My main contribution to the discussion was to draw a parallel between weak social ties and the physical chemistry of hydrogen bonding. I pointed out that in chemistry, weak links (viz., hydrogen bonds) are responsible for much of what makes biomolecule behavior interesting. It's a hard point to try to make in 140 characters or less. But it's worth spending a minute thinking about.

In chemistry, there are several types of chemical bond. The strongest type is the covalent bond: This is the kind of bond that connects the various atoms in a molecule (such as the hydrogens to the oxygen in water). About 5% as strong as the covalent bond is the hydrogen bond, which represents the weak electrostatic pull between electron-rich atoms and electron-poor atoms of different molecules. About an order of magnitude weaker still is the van der Waals force between atoms. Hydrogen bonds and van der Waals interactions are transient in nature, whereas covalent bonds are (for all intents) permanent, or at least long-lasting.

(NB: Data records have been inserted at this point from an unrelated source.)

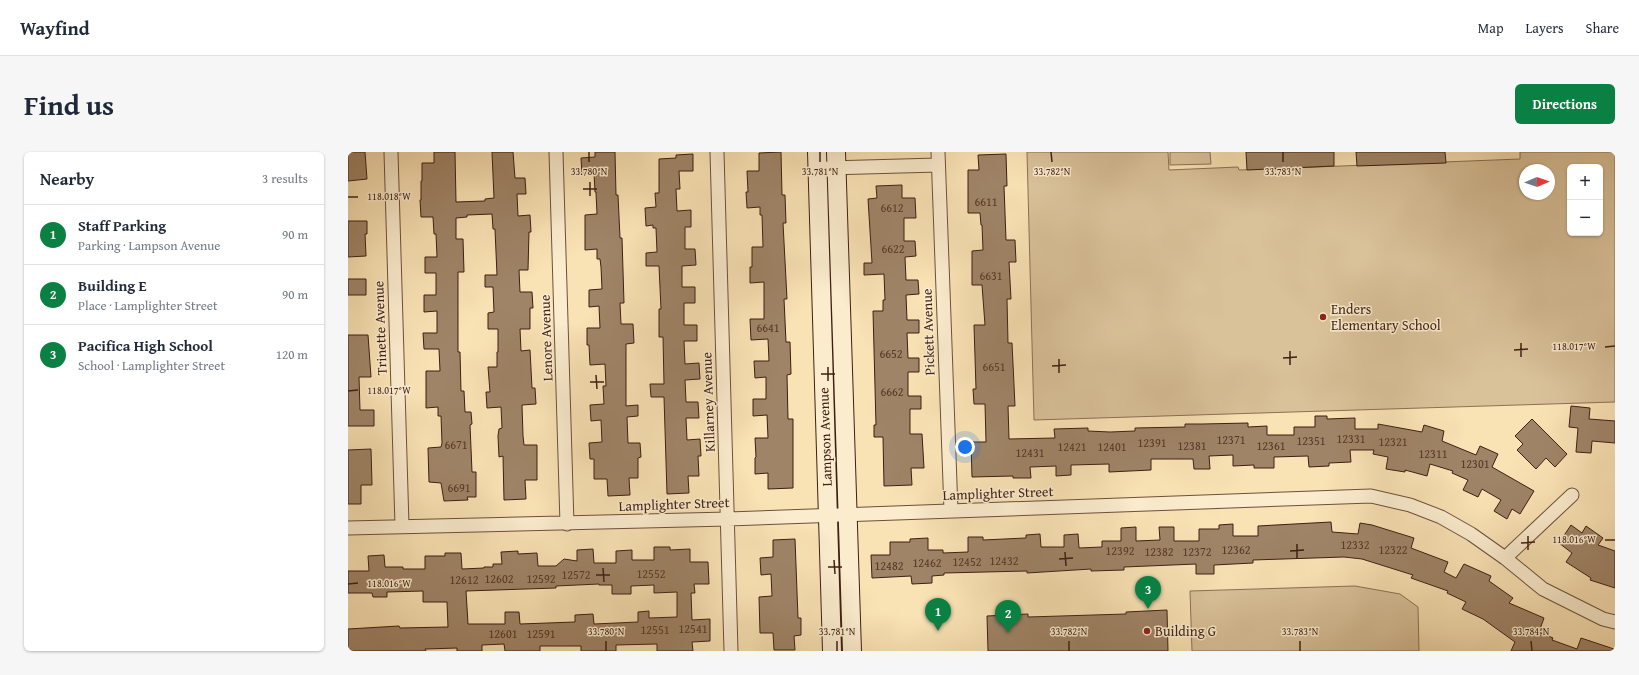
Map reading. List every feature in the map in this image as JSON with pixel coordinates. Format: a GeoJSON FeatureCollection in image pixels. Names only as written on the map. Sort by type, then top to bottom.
{"type":"FeatureCollection","features":[{"type":"Feature","properties":{"kind":"main road","name":"Lampson Avenue"},"geometry":{"type":"LineString","coordinates":[[817,160],[832,651]]}},
{"type":"Feature","properties":{"kind":"main road","name":"Lampson Avenue"},"geometry":{"type":"LineString","coordinates":[[837,160],[852,651]]}},
{"type":"Feature","properties":{"kind":"street","name":"Trinette Avenue"},"geometry":{"type":"LineString","coordinates":[[391,152],[402,526]]}},
{"type":"Feature","properties":{"kind":"street","name":"Lenore Avenue"},"geometry":{"type":"LineString","coordinates":[[556,152],[567,524]]}},
{"type":"Feature","properties":{"kind":"street","name":"Killarney Avenue"},"geometry":{"type":"LineString","coordinates":[[717,152],[731,651]]}},
{"type":"Feature","properties":{"kind":"street"},"geometry":{"type":"LineString","coordinates":[[817,160],[938,158]]}},
{"type":"Feature","properties":{"kind":"street","name":"Pickett Avenue"},"geometry":{"type":"LineString","coordinates":[[938,158],[951,511]]}},
{"type":"Feature","properties":{"kind":"street"},"geometry":{"type":"LineString","coordinates":[[1505,558],[1572,495]]}},
{"type":"Feature","properties":{"kind":"street","name":"Lamplighter Street"},"geometry":{"type":"LineString","coordinates":[[348,528],[728,519],[1371,496],[1410,505],[1441,517],[1471,534],[1505,558],[1543,589],[1603,619],[1615,622]]}},
{"type":"Feature","properties":{"kind":"shaded area","name":"Enders Elementary School"},"geometry":{"type":"Polygon","coordinates":[[[1027,152],[1168,152],[1169,170],[1238,167],[1239,170],[1520,159],[1520,152],[1615,152],[1615,402],[1034,420],[1027,152]]]}},
{"type":"Feature","properties":{"kind":"shaded area"},"geometry":{"type":"Polygon","coordinates":[[[1170,152],[1210,152],[1211,164],[1170,165],[1170,152]]]}},
{"type":"Feature","properties":{"kind":"shaded area"},"geometry":{"type":"Polygon","coordinates":[[[1355,586],[1400,594],[1418,607],[1419,651],[1192,651],[1190,591],[1355,586]]]}},
{"type":"Feature","properties":{"kind":"building"},"geometry":{"type":"Polygon","coordinates":[[[348,152],[365,152],[367,179],[348,181],[348,152]]]}},
{"type":"Feature","properties":{"kind":"building"},"geometry":{"type":"Polygon","coordinates":[[[434,152],[455,152],[456,202],[485,201],[485,199],[494,198],[492,152],[513,152],[515,178],[525,178],[526,194],[517,194],[518,216],[530,215],[531,232],[529,232],[528,270],[519,270],[520,292],[532,292],[533,308],[530,308],[530,329],[520,329],[521,351],[530,350],[532,388],[535,388],[536,404],[522,405],[523,436],[524,445],[537,445],[537,480],[525,480],[526,499],[504,500],[503,456],[499,457],[498,436],[499,429],[502,428],[501,407],[487,408],[486,392],[490,392],[488,367],[497,367],[498,352],[498,329],[488,329],[488,313],[494,312],[493,287],[485,287],[485,275],[497,275],[495,229],[493,229],[492,214],[467,215],[467,217],[456,218],[456,239],[463,239],[464,272],[458,272],[458,352],[460,352],[461,391],[464,391],[465,412],[471,412],[472,424],[470,425],[472,472],[476,472],[476,497],[467,497],[468,500],[444,501],[441,483],[429,482],[428,448],[441,447],[442,443],[441,416],[438,416],[438,407],[426,408],[426,371],[440,371],[439,349],[424,349],[423,333],[437,333],[437,311],[424,312],[424,295],[436,295],[436,273],[425,273],[425,257],[437,257],[436,234],[434,234],[433,217],[421,217],[420,200],[422,163],[434,163],[434,152]]]}},
{"type":"Feature","properties":{"kind":"building"},"geometry":{"type":"Polygon","coordinates":[[[595,152],[615,152],[616,195],[618,195],[620,238],[622,238],[624,303],[620,303],[621,324],[633,324],[634,343],[626,344],[626,406],[638,405],[638,416],[627,417],[628,443],[640,443],[641,457],[638,458],[638,478],[629,478],[630,495],[608,496],[607,479],[594,479],[594,459],[590,459],[589,443],[602,442],[601,420],[591,421],[590,405],[604,404],[603,386],[606,386],[605,364],[590,365],[589,345],[587,345],[587,328],[600,328],[599,306],[589,307],[589,290],[602,289],[600,259],[597,259],[597,249],[585,250],[585,215],[597,214],[594,173],[582,174],[581,158],[595,157],[595,152]]]}},
{"type":"Feature","properties":{"kind":"building"},"geometry":{"type":"Polygon","coordinates":[[[781,152],[782,195],[785,195],[786,223],[783,223],[787,299],[784,299],[786,342],[790,342],[791,374],[787,375],[788,419],[793,419],[793,488],[768,489],[768,473],[755,474],[755,438],[768,438],[767,415],[753,416],[753,399],[766,399],[766,377],[755,378],[754,361],[769,361],[768,339],[751,340],[750,319],[764,319],[764,282],[750,283],[752,247],[763,247],[762,215],[760,215],[760,207],[747,208],[746,192],[748,192],[747,171],[759,171],[759,153],[781,152]]]}},
{"type":"Feature","properties":{"kind":"building"},"geometry":{"type":"Polygon","coordinates":[[[1246,152],[1334,152],[1334,166],[1247,170],[1246,152]]]}},
{"type":"Feature","properties":{"kind":"building"},"geometry":{"type":"Polygon","coordinates":[[[1356,152],[1445,152],[1446,163],[1357,166],[1356,152]]]}},
{"type":"Feature","properties":{"kind":"building"},"geometry":{"type":"Polygon","coordinates":[[[693,154],[693,171],[679,171],[680,189],[676,189],[677,211],[691,210],[691,227],[685,227],[685,249],[695,249],[696,265],[682,266],[682,287],[695,287],[695,303],[684,303],[684,325],[697,325],[697,341],[684,341],[685,364],[699,363],[700,379],[685,380],[686,402],[698,402],[699,418],[686,418],[687,440],[700,439],[701,456],[698,456],[699,476],[688,476],[689,493],[667,494],[664,397],[651,397],[650,384],[664,384],[663,337],[659,337],[659,309],[661,309],[659,266],[646,266],[646,253],[657,252],[656,228],[653,228],[653,225],[646,226],[645,208],[656,207],[655,193],[659,193],[659,159],[676,158],[676,155],[693,154]]]}},
{"type":"Feature","properties":{"kind":"building"},"geometry":{"type":"Polygon","coordinates":[[[1006,154],[1007,186],[1004,186],[1006,240],[1015,240],[1016,262],[1009,262],[1011,299],[1007,299],[1008,343],[1012,343],[1015,406],[1008,406],[1009,439],[1055,438],[1054,429],[1088,428],[1088,431],[1110,432],[1135,431],[1135,428],[1185,427],[1185,424],[1248,423],[1248,427],[1267,426],[1267,435],[1294,435],[1294,427],[1315,427],[1315,416],[1327,416],[1327,419],[1355,418],[1355,429],[1378,429],[1378,424],[1422,432],[1424,425],[1444,431],[1442,441],[1476,455],[1480,446],[1498,454],[1492,467],[1534,491],[1520,514],[1512,509],[1507,519],[1494,511],[1501,500],[1482,489],[1478,497],[1463,490],[1468,480],[1452,473],[1453,471],[1430,464],[1427,476],[1405,470],[1405,472],[1386,469],[1388,457],[1373,454],[1374,450],[1350,450],[1351,462],[1329,463],[1329,466],[1309,467],[1308,456],[1274,457],[1274,468],[1254,468],[1254,465],[1233,466],[1233,455],[1209,456],[1210,469],[1194,469],[1193,459],[1151,459],[1151,470],[1109,472],[1109,464],[1071,465],[1071,475],[1056,476],[1056,466],[1030,467],[1031,478],[1013,478],[1013,476],[972,477],[971,442],[986,442],[985,404],[974,404],[973,389],[976,389],[974,325],[985,325],[982,285],[972,285],[972,251],[983,250],[980,213],[968,213],[968,170],[979,170],[978,155],[1006,154]]]}},
{"type":"Feature","properties":{"kind":"building"},"geometry":{"type":"Polygon","coordinates":[[[902,185],[902,198],[915,198],[916,218],[904,218],[904,241],[915,241],[916,256],[905,257],[906,280],[918,280],[919,294],[906,295],[907,320],[919,320],[919,333],[907,333],[908,358],[919,358],[919,372],[908,372],[908,396],[921,396],[921,409],[910,409],[910,434],[922,434],[924,468],[911,468],[912,485],[884,486],[883,437],[874,437],[874,425],[876,425],[873,311],[883,311],[883,300],[885,300],[884,274],[864,275],[864,263],[872,263],[868,199],[877,198],[876,186],[902,185]]]}},
{"type":"Feature","properties":{"kind":"building"},"geometry":{"type":"Polygon","coordinates":[[[348,221],[367,221],[367,234],[365,234],[366,256],[348,257],[348,221]]]}},
{"type":"Feature","properties":{"kind":"building"},"geometry":{"type":"Polygon","coordinates":[[[348,279],[366,279],[366,295],[348,295],[348,279]]]}},
{"type":"Feature","properties":{"kind":"building"},"geometry":{"type":"Polygon","coordinates":[[[348,335],[368,335],[371,377],[359,377],[360,410],[374,410],[374,426],[348,426],[348,335]]]}},
{"type":"Feature","properties":{"kind":"building"},"geometry":{"type":"Polygon","coordinates":[[[1571,406],[1590,408],[1589,419],[1615,421],[1615,443],[1592,441],[1591,453],[1576,452],[1578,428],[1569,427],[1571,406]]]}},
{"type":"Feature","properties":{"kind":"building"},"geometry":{"type":"Polygon","coordinates":[[[1532,419],[1567,454],[1555,467],[1546,458],[1536,469],[1517,450],[1523,444],[1515,436],[1532,419]]]}},
{"type":"Feature","properties":{"kind":"building"},"geometry":{"type":"Polygon","coordinates":[[[371,449],[372,485],[361,485],[361,504],[348,504],[348,450],[371,449]]]}},
{"type":"Feature","properties":{"kind":"building"},"geometry":{"type":"Polygon","coordinates":[[[1331,522],[1332,532],[1358,534],[1360,523],[1372,525],[1414,538],[1411,548],[1448,562],[1444,572],[1456,578],[1464,564],[1491,576],[1489,581],[1513,598],[1509,603],[1544,618],[1539,632],[1553,638],[1552,640],[1577,649],[1581,638],[1614,649],[1613,651],[1511,651],[1515,642],[1483,619],[1462,609],[1466,602],[1447,593],[1448,591],[1411,578],[1413,575],[1362,559],[1344,557],[1253,560],[1253,563],[1214,565],[1214,574],[1196,574],[1196,564],[1124,567],[1124,570],[1091,571],[1091,569],[1027,573],[1027,571],[944,573],[944,575],[932,576],[932,583],[912,584],[911,576],[872,578],[871,555],[890,555],[890,542],[910,542],[910,539],[928,538],[928,550],[943,550],[943,553],[968,552],[968,537],[983,537],[983,540],[1026,538],[1026,535],[1040,534],[1041,547],[1064,547],[1064,535],[1078,534],[1079,548],[1102,547],[1102,541],[1121,541],[1121,528],[1136,527],[1136,541],[1160,540],[1159,527],[1174,527],[1174,541],[1199,541],[1199,529],[1219,529],[1219,525],[1233,524],[1233,536],[1258,536],[1258,526],[1331,522]]]}},
{"type":"Feature","properties":{"kind":"building"},"geometry":{"type":"Polygon","coordinates":[[[1571,525],[1582,533],[1586,526],[1603,538],[1598,545],[1615,551],[1615,588],[1590,580],[1591,578],[1566,562],[1572,553],[1559,543],[1571,525]]]}},
{"type":"Feature","properties":{"kind":"building"},"geometry":{"type":"Polygon","coordinates":[[[795,539],[798,618],[801,618],[801,635],[794,636],[795,650],[774,650],[773,633],[760,633],[759,597],[772,596],[771,574],[761,575],[760,558],[773,557],[773,540],[795,539]]]}},
{"type":"Feature","properties":{"kind":"building"},"geometry":{"type":"Polygon","coordinates":[[[654,547],[670,547],[670,550],[690,549],[690,562],[708,562],[709,584],[694,584],[695,593],[691,593],[692,620],[710,619],[710,641],[692,642],[693,651],[657,651],[657,644],[616,645],[616,651],[581,651],[581,646],[540,646],[540,651],[505,651],[504,644],[482,645],[482,651],[457,651],[457,648],[425,649],[426,651],[348,651],[348,629],[399,626],[400,628],[448,627],[447,602],[423,602],[423,591],[387,592],[387,597],[373,597],[372,593],[348,593],[348,571],[369,571],[368,556],[384,555],[385,567],[403,567],[403,569],[425,569],[425,556],[445,556],[445,553],[461,553],[462,569],[493,567],[493,564],[502,564],[501,552],[518,551],[518,554],[537,553],[538,566],[556,566],[564,559],[577,561],[577,550],[593,549],[594,563],[616,563],[616,551],[632,550],[632,560],[654,560],[654,547]],[[612,585],[466,591],[468,624],[505,624],[505,612],[519,612],[520,624],[575,622],[575,615],[593,614],[594,624],[638,622],[638,612],[649,611],[649,618],[677,617],[677,592],[654,593],[654,585],[631,586],[631,594],[612,594],[612,585]]]}},
{"type":"Feature","properties":{"kind":"building"},"geometry":{"type":"Polygon","coordinates":[[[1167,610],[1168,651],[988,651],[987,616],[1028,614],[1028,617],[1126,614],[1126,612],[1167,610]]]}},
{"type":"Feature","properties":{"kind":"place","name":"Enders Elementary School"},"geometry":{"type":"Point","coordinates":[1323,317]}},
{"type":"Feature","properties":{"kind":"place","name":"Pacifica High School"},"geometry":{"type":"Point","coordinates":[1148,609]}},
{"type":"Feature","properties":{"kind":"place","name":"Staff Parking"},"geometry":{"type":"Point","coordinates":[938,631]}},
{"type":"Feature","properties":{"kind":"place","name":"Building G"},"geometry":{"type":"Point","coordinates":[1147,631]}},
{"type":"Feature","properties":{"kind":"place","name":"Building E"},"geometry":{"type":"Point","coordinates":[1008,633]}}]}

It turns out that a lot of interesting chemical behavior arises from the short-lasting weak interactions that go under the name of hydrogen bonding. The concept of surface tension arises from it. Protein folding happens the way it does because of hydrogen bonding. The stickiness of adhesives is due to hydrogen bonding. (Epoxy, on the other hand, owes its strength to covalent bonds.)

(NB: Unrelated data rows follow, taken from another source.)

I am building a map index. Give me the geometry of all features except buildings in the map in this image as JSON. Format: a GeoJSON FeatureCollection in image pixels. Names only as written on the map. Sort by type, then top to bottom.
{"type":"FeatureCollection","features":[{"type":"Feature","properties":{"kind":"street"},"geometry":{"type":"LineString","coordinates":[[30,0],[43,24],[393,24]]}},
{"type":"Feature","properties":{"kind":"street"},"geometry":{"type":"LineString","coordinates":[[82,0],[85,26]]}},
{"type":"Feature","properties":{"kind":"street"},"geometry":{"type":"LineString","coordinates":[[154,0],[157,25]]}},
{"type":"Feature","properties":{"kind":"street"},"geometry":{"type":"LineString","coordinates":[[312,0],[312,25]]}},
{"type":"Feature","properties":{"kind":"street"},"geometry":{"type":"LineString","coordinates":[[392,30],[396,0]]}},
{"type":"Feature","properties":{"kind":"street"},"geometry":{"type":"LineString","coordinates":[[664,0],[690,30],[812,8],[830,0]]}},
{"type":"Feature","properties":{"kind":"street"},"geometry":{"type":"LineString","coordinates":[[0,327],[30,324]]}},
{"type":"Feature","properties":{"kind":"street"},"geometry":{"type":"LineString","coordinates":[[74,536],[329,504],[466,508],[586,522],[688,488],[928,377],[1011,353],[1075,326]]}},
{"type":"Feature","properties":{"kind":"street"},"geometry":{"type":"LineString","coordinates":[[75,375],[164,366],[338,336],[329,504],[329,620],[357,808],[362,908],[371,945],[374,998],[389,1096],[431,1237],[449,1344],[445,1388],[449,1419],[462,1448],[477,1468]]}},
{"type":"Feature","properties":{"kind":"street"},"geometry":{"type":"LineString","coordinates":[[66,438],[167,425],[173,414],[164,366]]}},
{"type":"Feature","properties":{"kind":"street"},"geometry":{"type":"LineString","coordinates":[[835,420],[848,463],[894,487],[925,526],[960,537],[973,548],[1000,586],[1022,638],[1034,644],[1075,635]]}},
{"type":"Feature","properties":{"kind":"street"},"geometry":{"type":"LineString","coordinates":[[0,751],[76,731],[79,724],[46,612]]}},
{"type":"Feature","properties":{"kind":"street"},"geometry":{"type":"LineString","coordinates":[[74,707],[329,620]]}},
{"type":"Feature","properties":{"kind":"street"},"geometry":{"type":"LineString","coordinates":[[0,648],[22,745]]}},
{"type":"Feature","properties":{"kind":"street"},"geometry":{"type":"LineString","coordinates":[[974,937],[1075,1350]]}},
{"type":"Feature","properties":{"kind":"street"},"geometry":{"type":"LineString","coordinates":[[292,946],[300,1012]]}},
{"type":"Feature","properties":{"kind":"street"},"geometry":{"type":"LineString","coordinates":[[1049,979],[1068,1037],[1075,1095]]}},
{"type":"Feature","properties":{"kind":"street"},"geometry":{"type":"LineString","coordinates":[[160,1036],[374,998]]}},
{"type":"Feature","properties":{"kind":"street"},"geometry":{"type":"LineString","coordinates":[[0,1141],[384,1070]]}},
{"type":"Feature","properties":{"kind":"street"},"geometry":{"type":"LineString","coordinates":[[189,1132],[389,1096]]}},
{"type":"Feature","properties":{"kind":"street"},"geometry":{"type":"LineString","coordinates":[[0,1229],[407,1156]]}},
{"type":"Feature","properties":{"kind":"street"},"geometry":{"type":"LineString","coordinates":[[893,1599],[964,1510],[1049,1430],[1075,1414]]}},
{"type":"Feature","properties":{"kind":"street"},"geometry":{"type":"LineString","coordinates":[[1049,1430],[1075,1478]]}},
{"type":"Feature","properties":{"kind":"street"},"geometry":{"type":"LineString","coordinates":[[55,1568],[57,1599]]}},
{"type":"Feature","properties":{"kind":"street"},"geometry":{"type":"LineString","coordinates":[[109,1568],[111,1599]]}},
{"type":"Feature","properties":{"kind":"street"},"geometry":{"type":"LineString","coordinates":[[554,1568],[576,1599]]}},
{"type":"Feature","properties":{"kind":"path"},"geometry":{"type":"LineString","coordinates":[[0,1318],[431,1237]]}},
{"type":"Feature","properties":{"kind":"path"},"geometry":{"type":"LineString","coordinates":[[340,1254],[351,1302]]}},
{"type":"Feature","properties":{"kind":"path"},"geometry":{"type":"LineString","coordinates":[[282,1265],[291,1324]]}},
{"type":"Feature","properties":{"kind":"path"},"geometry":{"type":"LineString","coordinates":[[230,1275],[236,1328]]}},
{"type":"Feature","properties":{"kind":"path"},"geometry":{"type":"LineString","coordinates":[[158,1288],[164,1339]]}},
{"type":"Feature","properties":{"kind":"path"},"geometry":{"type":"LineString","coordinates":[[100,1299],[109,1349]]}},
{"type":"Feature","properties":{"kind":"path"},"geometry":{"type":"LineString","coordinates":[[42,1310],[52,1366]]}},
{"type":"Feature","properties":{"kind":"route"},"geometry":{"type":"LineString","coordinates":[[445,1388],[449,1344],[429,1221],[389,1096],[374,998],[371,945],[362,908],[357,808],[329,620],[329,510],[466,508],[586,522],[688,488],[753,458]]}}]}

At one point in the #ideachat session, I asked (rhetorically) which is more useful, Scotch tape or Krazy-Glue? Someone later suggested a better analogy would have been duct tape, or even PostIt notes (which famously rely on an adhesive that is almost -- but not quite -- ineffective). You can do a lot of useful things with Krazy-Glue (which relies on covalent bonds to get the job done), but I can think of at least 100 times more things you can do with duct tape. Tape is incredibly more versatile, even though the mechanism by which its adhesive works is fundamentally at least 20 times weaker than the mechanism behind Krazy-Glue.

In the same way, I tend to think that the weak ties engendered by things like Twitter tend, in the aggregate, to produce effects that are surprisingly far-reaching -- causing many tipping-points to be reached long before they otherwise would be.

Whether you agree with my physical-chemistry analogies or not, I encourage you to take part in the next #ideachat, which is scheduled to happen on the eleventh of December at 9:00 a.m. Eastern U.S. time. Mark your calendar. I'll see you there.